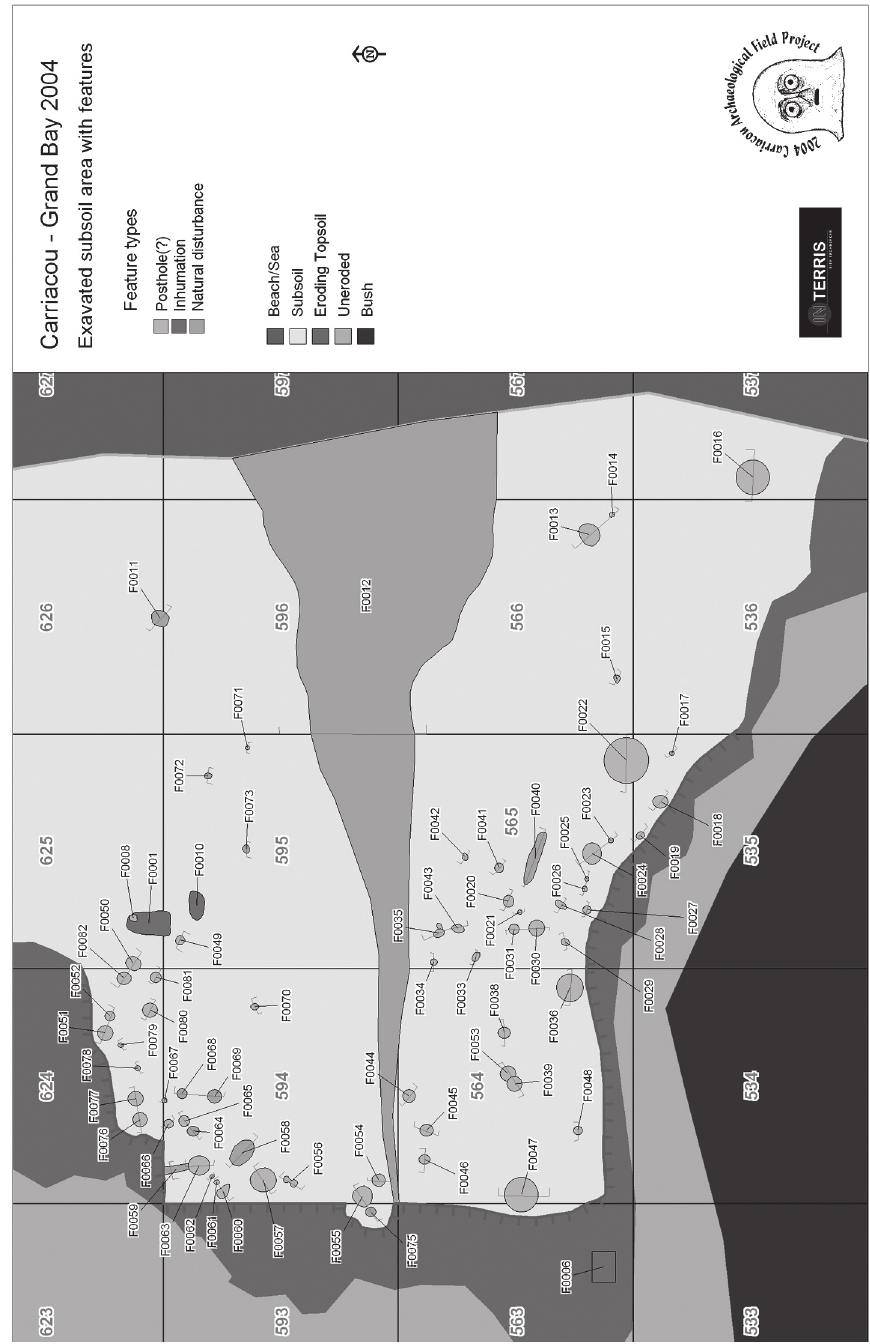
Figure 5. Plan of features uncovered in the sub-soil at Grand Bay (Michiel Kappers, In-Terris Site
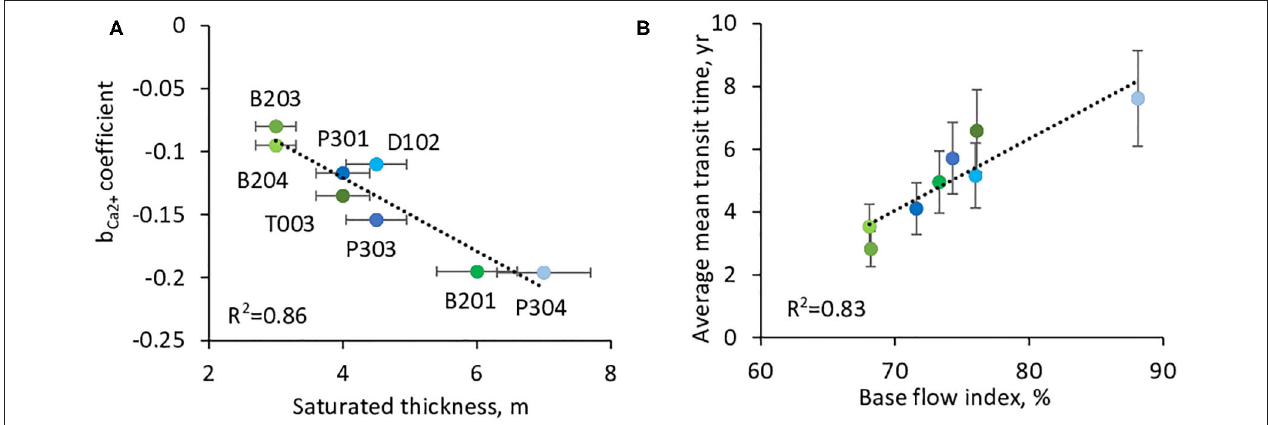
FIGURE 11 | Relations between water storage capacity, b ca2 + coefficient and average mean transit times. (A) Relationship between the b ca2 + coefficient of C-Q relations and the estimated saturated thicknesses. (B) Relationship between the modeled average mean transit times and the base flow index (BFI) of watersheds.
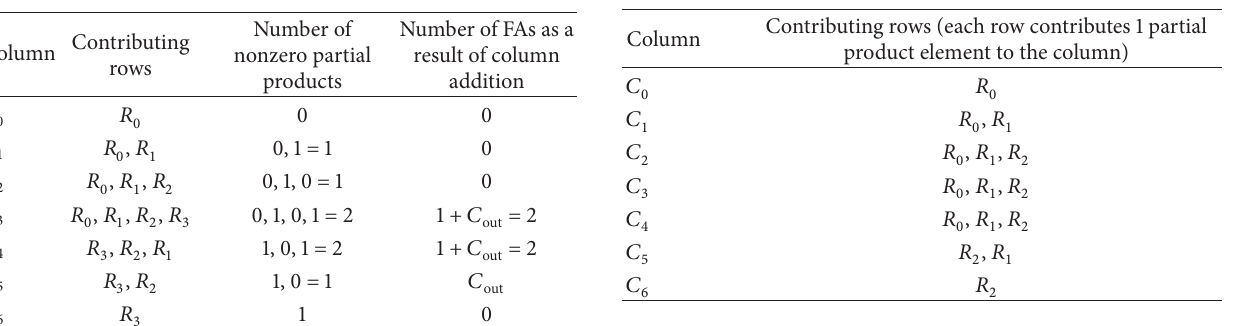
Table 8: Contributing rows for 𝑚 < 𝑛 . Contributing rows (each Column Condition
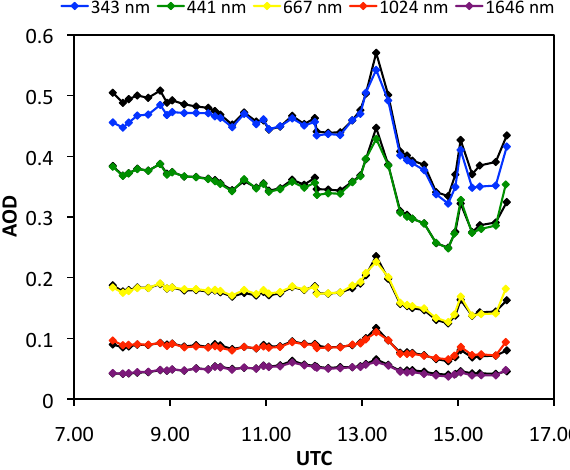
Fig. 3. Comparison of simultaneous ground-based measurements of PLASMA (colored lines) and CIMEL CE-318 (black lines) 18/04/2011.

* _WHAT THIS TASK INVOLVES_
Each line of the data should be printed again exactly. Please leave pictures out.

* _RESULT OF THE EXERCISE_
Figure 5. Plan of features uncovered in the sub-soil at Grand Bay (Michiel Kappers, In-Terris Site
FIGURE 11 | Relations between water storage capacity, b ca2 + coefficient and average mean transit times. (A) Relationship between the b ca2 + coefficient of C-Q relations and the estimated saturated thicknesses. (B) Relationship between the modeled average mean transit times and the base flow index (BFI) of watersheds.
Table 8: Contributing rows for 𝑚 < 𝑛 . Contributing rows (each Column Condition
Fig. 3. Comparison of simultaneous ground-based measurements of PLASMA (colored lines) and CIMEL CE-318 (black lines) 18/04/2011.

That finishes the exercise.